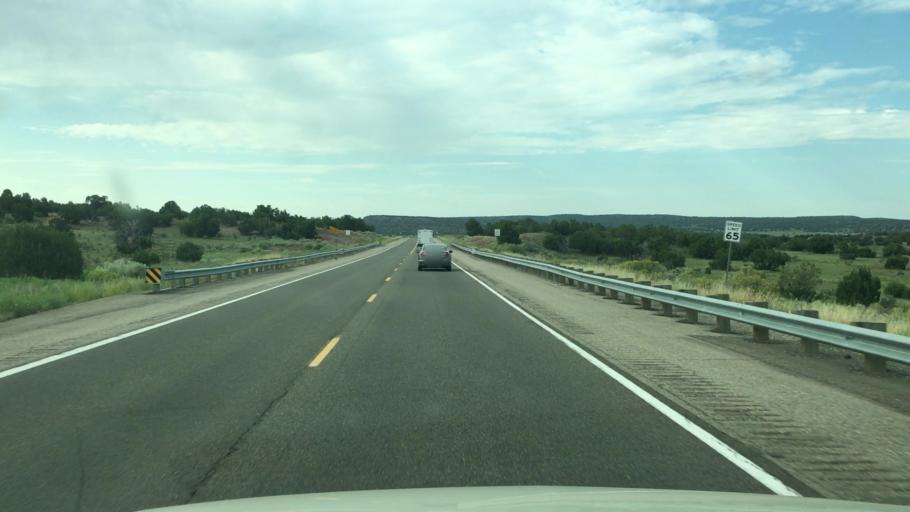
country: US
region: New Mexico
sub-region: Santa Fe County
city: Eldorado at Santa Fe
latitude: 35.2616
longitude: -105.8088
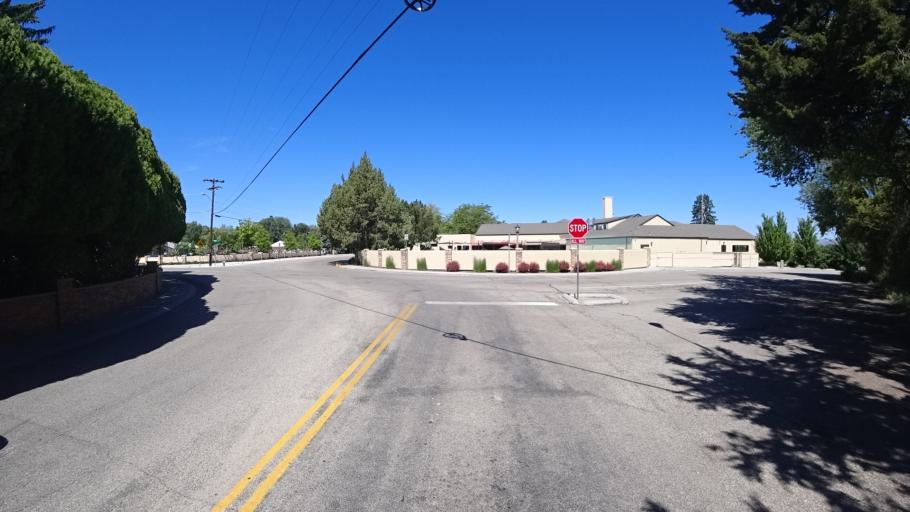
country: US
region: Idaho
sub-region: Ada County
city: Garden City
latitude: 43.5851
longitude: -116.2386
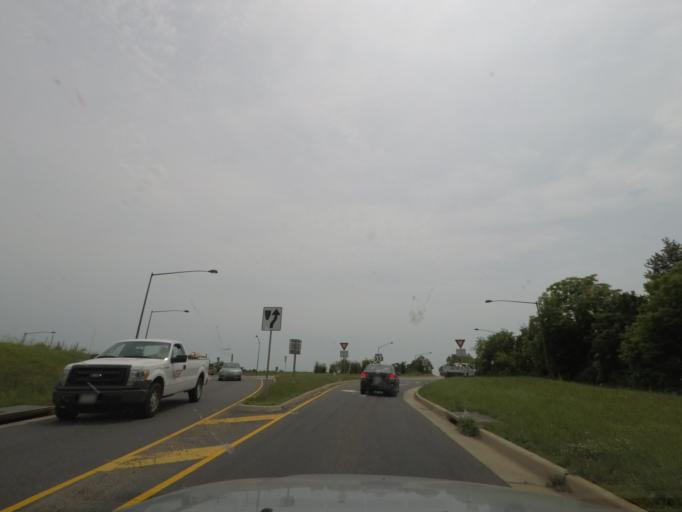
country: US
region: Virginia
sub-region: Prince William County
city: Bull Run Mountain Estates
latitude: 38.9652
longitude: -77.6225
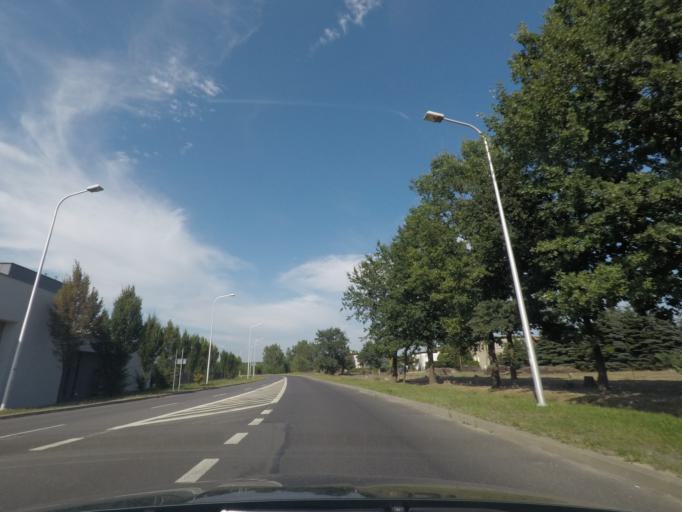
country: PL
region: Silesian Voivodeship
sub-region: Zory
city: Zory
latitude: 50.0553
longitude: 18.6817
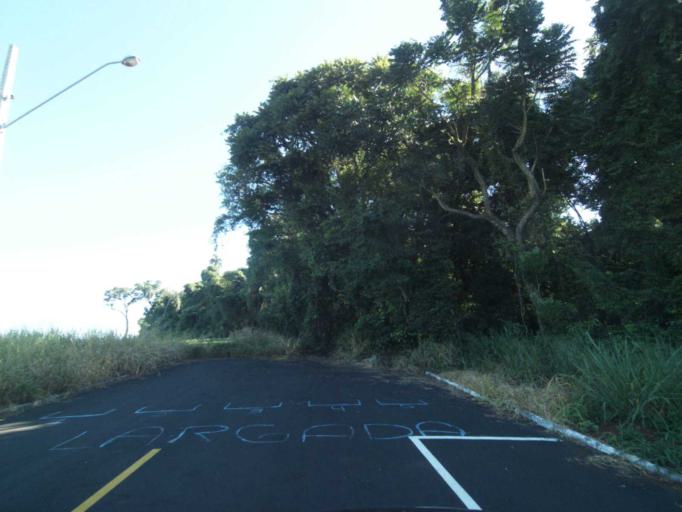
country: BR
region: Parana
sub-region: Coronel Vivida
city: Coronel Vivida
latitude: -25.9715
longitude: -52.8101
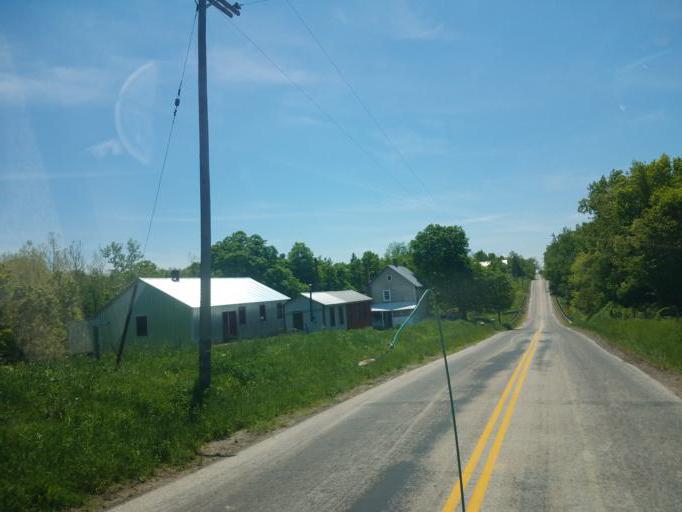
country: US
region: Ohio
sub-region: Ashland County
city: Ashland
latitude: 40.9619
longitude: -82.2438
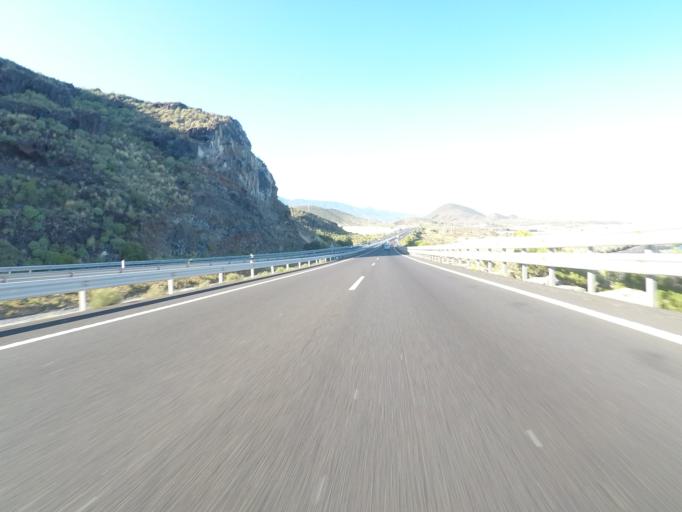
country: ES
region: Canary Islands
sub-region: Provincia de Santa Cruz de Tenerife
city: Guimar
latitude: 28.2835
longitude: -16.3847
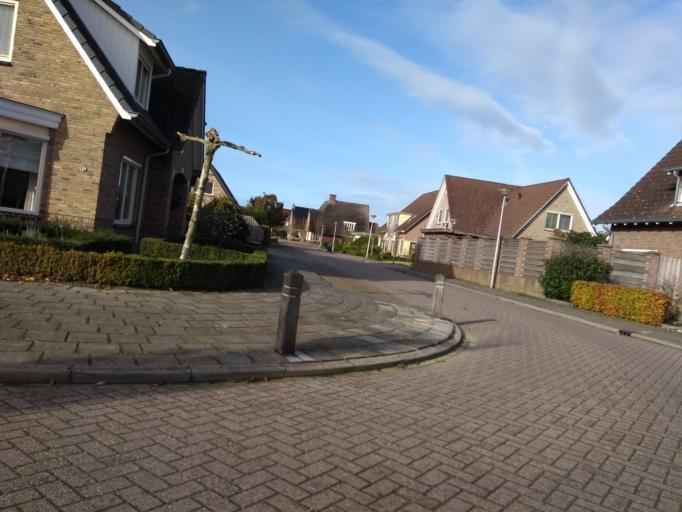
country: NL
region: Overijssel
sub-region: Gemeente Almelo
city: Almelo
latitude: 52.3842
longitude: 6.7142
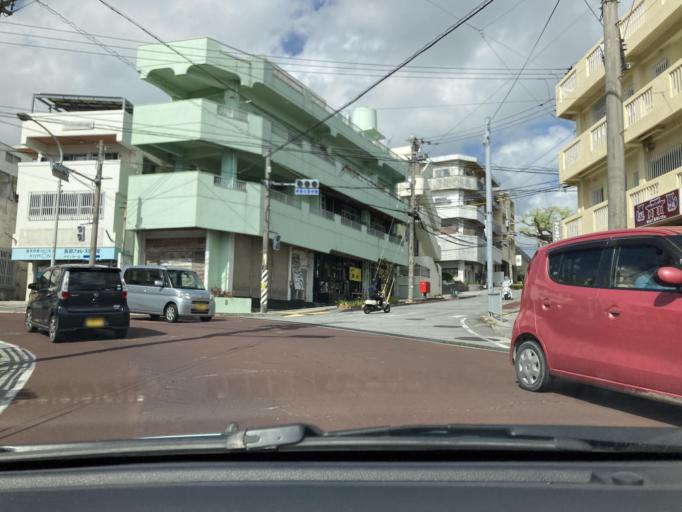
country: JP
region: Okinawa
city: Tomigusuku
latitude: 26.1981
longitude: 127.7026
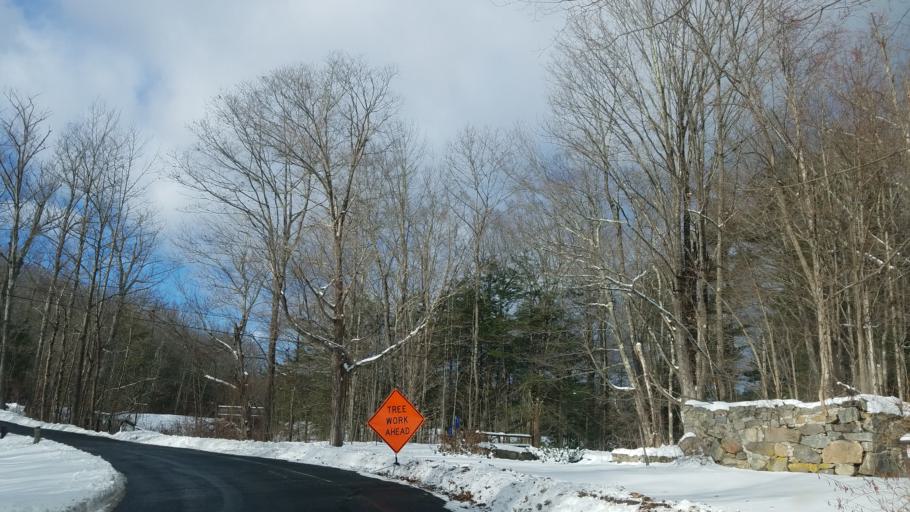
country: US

The task: Copy out the records word for word, starting at the line that contains "latitude: 52.3842" and continuing through the last line of the records. Omit the pictures from your answer.

Solved exercise:
latitude: 52.3842
longitude: 6.7142
country: JP
region: Okinawa
city: Tomigusuku
latitude: 26.1981
longitude: 127.7026
country: US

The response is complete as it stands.